Встреча с маленьким незнакомцем, назвавшим его тятей, буквально потрясла Сашку. Нет, естественно, он представлял, что шутки шутками, но могут быть и дети. Однако представлял, можно сказать, чисто теоретически. Вдруг ни с того ни с сего оказаться отцом некоего чудесного создания, которое надо кормить, растить, заботиться, воспитывать – нет, к такому повороту он был не готов. Мало ему сегодня Фленушкиной беременности, которой она обязана, как говорят, именно ему, так оказывается, что у него уже имеется сын Василек четырех лет от роду. «Нет, это не я, – воспротивился происходящему Сашка. – Я ни при чем. Это все дурачок Тимофей. А я… А мне… Мне не нужны никакие дети! Я не планировал никаких детей! Я ни за что не отвечаю! Я и не контролировал этого безумного Тимошу, когда он тут направо и налево…» Но тут вдруг у него прорезался внутренний голос и этак гаденько проскрипел: «Сейчас не контролировал, согласен. А пять лет назад кто Фленушку соблазнил? А она ведь еще совсем девчонкой была, несовершеннолетней еще. По законам твоего времени знаешь, что за это полагается? Здесь же законы не так строги, нравы зато гораздо строже, чем у нас». «Да ты что, статью мне шьешь? – возмутился Сашка. – Да она сама, если хочешь знать…»
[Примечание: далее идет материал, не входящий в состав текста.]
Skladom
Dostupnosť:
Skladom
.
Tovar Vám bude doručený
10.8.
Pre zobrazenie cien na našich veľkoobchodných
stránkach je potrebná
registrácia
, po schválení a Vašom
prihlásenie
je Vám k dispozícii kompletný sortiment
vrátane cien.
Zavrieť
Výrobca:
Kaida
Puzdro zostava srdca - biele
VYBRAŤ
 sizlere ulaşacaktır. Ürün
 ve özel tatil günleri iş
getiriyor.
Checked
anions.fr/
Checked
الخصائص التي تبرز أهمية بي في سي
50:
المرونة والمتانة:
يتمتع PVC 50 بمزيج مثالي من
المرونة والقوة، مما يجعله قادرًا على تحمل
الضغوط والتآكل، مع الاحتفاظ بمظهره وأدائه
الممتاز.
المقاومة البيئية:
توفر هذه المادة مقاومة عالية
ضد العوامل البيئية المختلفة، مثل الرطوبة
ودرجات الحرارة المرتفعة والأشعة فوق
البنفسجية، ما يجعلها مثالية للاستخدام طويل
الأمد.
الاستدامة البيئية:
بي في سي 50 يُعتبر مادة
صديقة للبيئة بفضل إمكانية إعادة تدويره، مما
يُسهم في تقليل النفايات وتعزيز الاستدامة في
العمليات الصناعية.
Он настолько увлекся этим диалогом с собственным внутренним голосом, что принялся даже жестикулировать. Марья Ивановна, с испугом глядя на сына, воскликнула:
– Тимоша! Что с тобой? Уж не вернулась ли опять болезнь?
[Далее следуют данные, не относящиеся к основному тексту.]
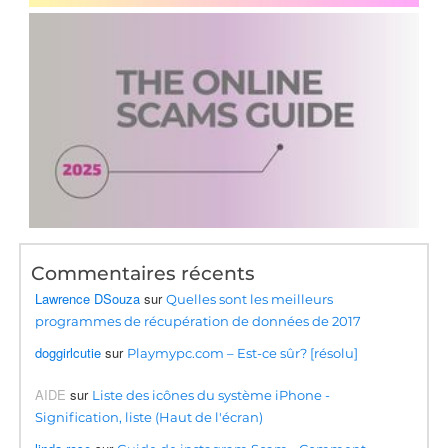
Commentaires récents
Lawrence DSouza
sur
Quelles sont les meilleurs
programmes de récupération de données de 2017
doggirlcutie
sur
Playmypc.com – Est-ce sûr? [résolu]
AIDE
sur
Liste des icônes du système iPhone -
Signification, liste (Haut de l'écran)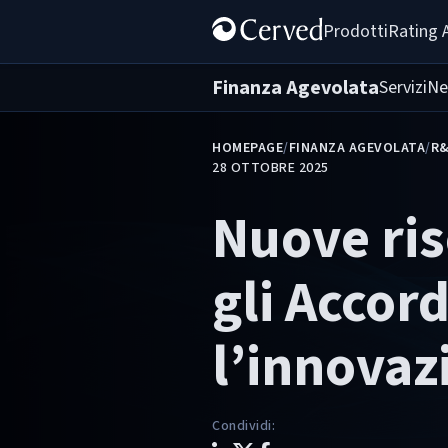
Prodotti
Rating 
Finanza Agevolata
Servizi
Ne
HOMEPAGE
/
FINANZA AGEVOLATA
/
R
28 OTTOBRE 2025
Nuove ris
gli Accord
l’innovaz
Condividi
: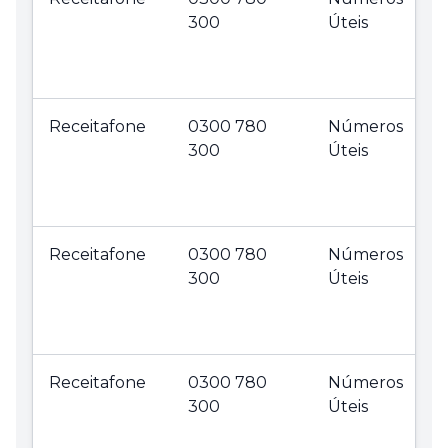
300
Úteis
Receitafone
0300 780
Números
300
Úteis
Receitafone
0300 780
Números
300
Úteis
Receitafone
0300 780
Números
300
Úteis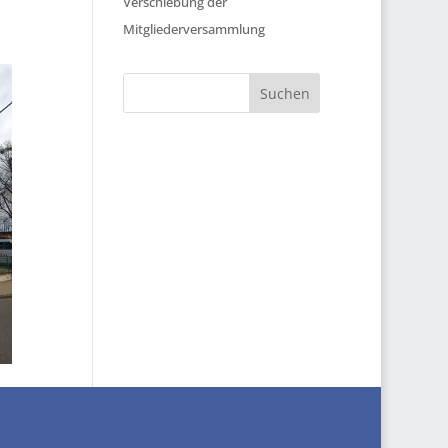
Verschiebung der
Mitgliederversammlung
– А?.. Нет, нет, матушка, это я так…
Она внимательно взглянула на сына и, заметив, что его взгляд вновь стал осмысленным, продолжила:
– А Микулин сыночек помер этой зимой. А ведь большенький уже был, десятый годок ему шел. Простыл, видимо, с мальчишками играючи. Недосмотрела я. – Боярыня Вельяминова, похоже, чувствовала ответственность за все, что происходит в этом доме. То, что у мальчика была еще и мать, дела нисколько не меняло. – Две недели в жару ребенок метался. Уж чего только наш лекарь не делал! Все без толку. И по окрестным селам всех лекарей да бабок-знахарок собрали. Ничего не помогло. Сгорел мальчишечка. Фленушка твоя…
– Она не моя, матушка! – с истеричной ноткой в голосе перебил ее Сашка.
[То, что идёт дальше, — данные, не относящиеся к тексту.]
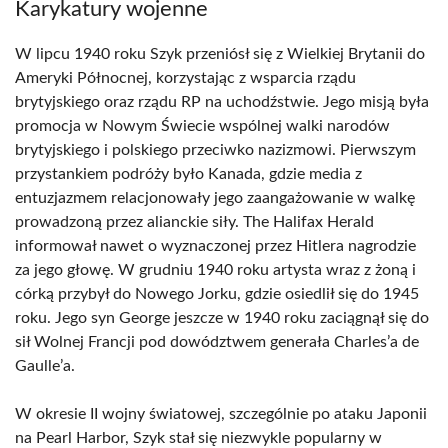
Karykatury wojenne
W lipcu 1940 roku Szyk przeniósł się z Wielkiej Brytanii do
Ameryki Północnej, korzystając z wsparcia rządu
brytyjskiego oraz rządu RP na uchodźstwie. Jego misją była
promocja w Nowym Świecie wspólnej walki narodów
brytyjskiego i polskiego przeciwko nazizmowi. Pierwszym
przystankiem podróży było Kanada, gdzie media z
entuzjazmem relacjonowały jego zaangażowanie w walkę
prowadzoną przez alianckie siły. The Halifax Herald
informował nawet o wyznaczonej przez Hitlera nagrodzie
za jego głowę. W grudniu 1940 roku artysta wraz z żoną i
córką przybył do Nowego Jorku, gdzie osiedlił się do 1945
roku. Jego syn George jeszcze w 1940 roku zaciągnął się do
sił Wolnej Francji pod dowództwem generała Charles’a de
Gaulle’a.
W okresie II wojny światowej, szczególnie po ataku Japonii
na Pearl Harbor, Szyk stał się niezwykle popularny w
– Фленушка твоя даже умудрилась в Москве немчина-лекаря отыскать. Все одно – не помогло. – Она тяжело вздохнула. – Один ты остался, Тимофей, мужчина в нашем роду. Мамай да Микула ушли – сыновей после себя не оставили. Ты – все никак жениться не хочешь. А ведь все под Богом ходим. Ты же, Тимофей, – человек военный. Сколько раз на волосок от смерти был, сам знаешь. А как в следующий раз будет? То нам знать не дано. Смотри, пресечется наш великий род, засохнет старшая ветвь воронцовского дерева. – Она перевела дух, сурово взглянув на Сашку. – И в том не моя вина и не отца твоего. Мы трех сынов родили и выпестовали, а вы… – От огорчения она даже махнула рукой. – Нет, ты как хочешь, Тимофей, а я признаю Василька своим внуком и наследником. Пусть он и незаконнорожденный и от крестьянки рожден. И второго, если Фленушка сына родит, тоже признаю. (Сашка на эти слова лишь пожал плечами. Да пусть делает, что хочет, ему-то что?) Она, Фленушка, вообще-то неплохая бабенка. Была б она благородных кровей, пусть хоть из самого захудалого рода – женила б тебя на ней. – Сашка лишь протестующее всплеснул руками, но Марья Ивановна ничего не дала ему сказать. – Ты уехал тогда в Кострому, к князю Димитрию, а она тяжела от тебя осталась. Ну, мы с Манефой и выдали ее замуж. Муж неплохой, работящий. Крестьянин из нашего Воронцова. Я же ей вольную дала. А как родила она, так я опять ее к себе забрала, помощницей к Манефе определила. А мужика ее ты в прошлом году в ополчение забрал. Так он и остался там, на Кулишках.
– Значит, и Фленушка, и ребенок все эти годы жили здесь, в доме? Почему же я раньше их не видел? – удивился Сашка.
– А ты дома-то бывал толком? Ведь все в делах, все в делах, а потом, как времени свободного стало больше, так ты его все с Ольгой Тютчевой проводил.